Every line of the data below that holds the string "read" needs to be reported.

::: RECORDS FOR THE TASK

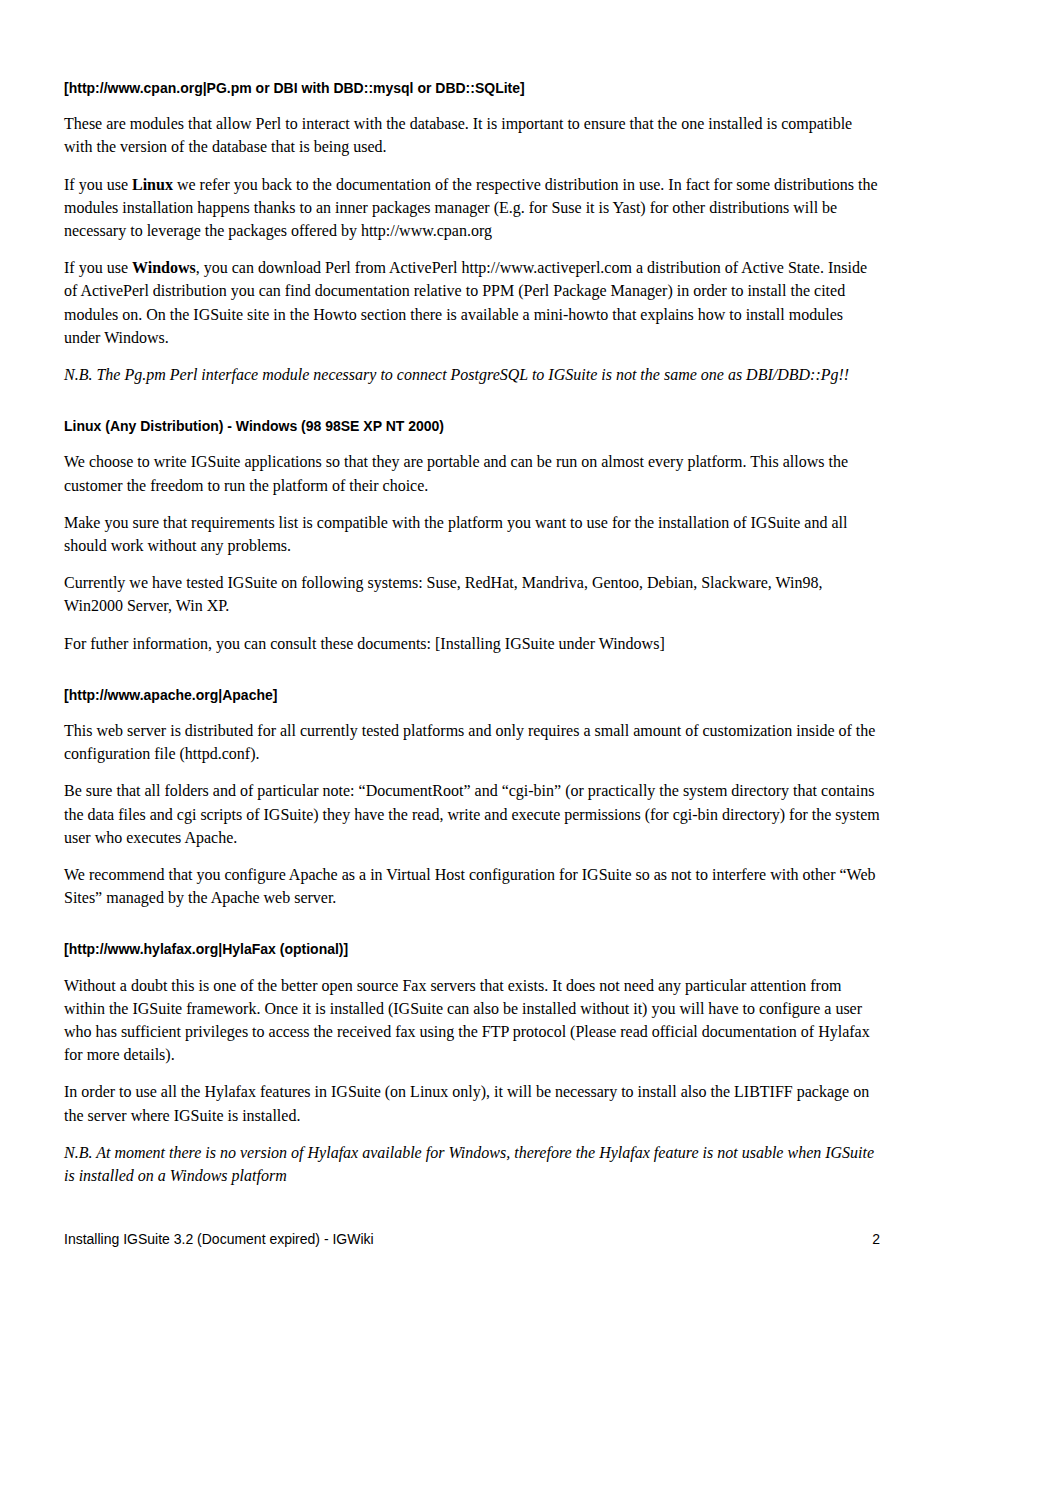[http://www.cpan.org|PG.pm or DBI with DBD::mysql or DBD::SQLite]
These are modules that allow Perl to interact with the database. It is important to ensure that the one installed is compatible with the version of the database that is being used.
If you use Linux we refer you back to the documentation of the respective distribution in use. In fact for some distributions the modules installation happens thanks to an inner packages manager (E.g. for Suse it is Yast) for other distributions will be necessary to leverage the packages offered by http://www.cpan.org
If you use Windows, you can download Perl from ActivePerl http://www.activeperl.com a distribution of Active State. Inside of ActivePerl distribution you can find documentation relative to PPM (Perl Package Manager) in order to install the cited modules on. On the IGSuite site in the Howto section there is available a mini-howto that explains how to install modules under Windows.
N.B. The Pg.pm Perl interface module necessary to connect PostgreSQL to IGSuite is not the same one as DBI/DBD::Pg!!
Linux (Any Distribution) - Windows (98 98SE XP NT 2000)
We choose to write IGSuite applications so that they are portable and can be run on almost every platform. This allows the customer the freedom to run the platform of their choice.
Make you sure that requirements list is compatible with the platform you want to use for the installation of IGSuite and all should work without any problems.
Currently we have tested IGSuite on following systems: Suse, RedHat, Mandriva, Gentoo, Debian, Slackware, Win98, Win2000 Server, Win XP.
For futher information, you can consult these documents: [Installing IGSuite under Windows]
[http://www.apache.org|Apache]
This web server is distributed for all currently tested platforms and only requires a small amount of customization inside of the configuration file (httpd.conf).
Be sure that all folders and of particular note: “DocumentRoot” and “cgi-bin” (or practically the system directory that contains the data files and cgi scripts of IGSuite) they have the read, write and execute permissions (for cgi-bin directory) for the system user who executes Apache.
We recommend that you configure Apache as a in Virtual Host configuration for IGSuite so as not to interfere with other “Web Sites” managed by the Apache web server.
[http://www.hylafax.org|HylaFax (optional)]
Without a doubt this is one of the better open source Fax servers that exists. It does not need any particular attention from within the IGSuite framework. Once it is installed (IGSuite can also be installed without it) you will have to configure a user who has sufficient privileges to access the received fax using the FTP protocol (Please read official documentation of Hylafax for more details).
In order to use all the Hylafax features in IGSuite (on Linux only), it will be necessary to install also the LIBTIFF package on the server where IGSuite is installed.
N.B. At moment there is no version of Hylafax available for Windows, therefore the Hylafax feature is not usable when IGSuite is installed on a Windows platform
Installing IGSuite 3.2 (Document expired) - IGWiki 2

::::::

THE COMPLETED TASK
Be sure that all folders and of particular note: “DocumentRoot” and “cgi-bin” (or practically the system directory that contains the data files and cgi scripts of IGSuite) they have the read, write and execute permissions (for cgi-bin directory) for the system user who executes Apache.
Without a doubt this is one of the better open source Fax servers that exists. It does not need any particular attention from within the IGSuite framework. Once it is installed (IGSuite can also be installed without it) you will have to configure a user who has sufficient privileges to access the received fax using the FTP protocol (Please read official documentation of Hylafax for more details).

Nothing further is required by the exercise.